Problem requirements
Without altering a single character, set down all of the data below.

Dataset entries
= Beginning of Section =

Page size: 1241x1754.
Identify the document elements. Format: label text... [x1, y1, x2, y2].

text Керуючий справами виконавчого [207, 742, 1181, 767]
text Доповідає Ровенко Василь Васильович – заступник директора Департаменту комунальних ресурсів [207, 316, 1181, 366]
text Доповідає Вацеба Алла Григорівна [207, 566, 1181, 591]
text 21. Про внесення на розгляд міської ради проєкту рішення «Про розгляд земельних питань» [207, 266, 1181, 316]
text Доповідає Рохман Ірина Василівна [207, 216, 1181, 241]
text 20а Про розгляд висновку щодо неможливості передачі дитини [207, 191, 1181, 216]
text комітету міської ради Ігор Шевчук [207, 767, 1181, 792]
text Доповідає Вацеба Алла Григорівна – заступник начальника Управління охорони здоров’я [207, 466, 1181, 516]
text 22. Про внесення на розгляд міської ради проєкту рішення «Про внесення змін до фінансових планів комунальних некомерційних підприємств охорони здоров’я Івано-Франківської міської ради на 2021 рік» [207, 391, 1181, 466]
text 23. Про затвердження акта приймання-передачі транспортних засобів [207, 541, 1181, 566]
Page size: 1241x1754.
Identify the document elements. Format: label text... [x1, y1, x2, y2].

= End of Section =

Reply
Page size: 1241x1754.
Identify the document elements. Format: label text... [x1, y1, x2, y2].

text Керуючий справами виконавчого [207, 742, 1181, 767]
text Доповідає Ровенко Василь Васильович – заступник директора Департаменту комунальних ресурсів [207, 316, 1181, 366]
text Доповідає Вацеба Алла Григорівна [207, 566, 1181, 591]
text 21. Про внесення на розгляд міської ради проєкту рішення «Про розгляд земельних питань» [207, 266, 1181, 316]
text Доповідає Рохман Ірина Василівна [207, 216, 1181, 241]
text 20а Про розгляд висновку щодо неможливості передачі дитини [207, 191, 1181, 216]
text комітету міської ради Ігор Шевчук [207, 767, 1181, 792]
text Доповідає Вацеба Алла Григорівна – заступник начальника Управління охорони здоров’я [207, 466, 1181, 516]
text 22. Про внесення на розгляд міської ради проєкту рішення «Про внесення змін до фінансових планів комунальних некомерційних підприємств охорони здоров’я Івано-Франківської міської ради на 2021 рік» [207, 391, 1181, 466]
text 23. Про затвердження акта приймання-передачі транспортних засобів [207, 541, 1181, 566]
Page size: 1241x1754.
Identify the document elements. Format: label text... [x1, y1, x2, y2].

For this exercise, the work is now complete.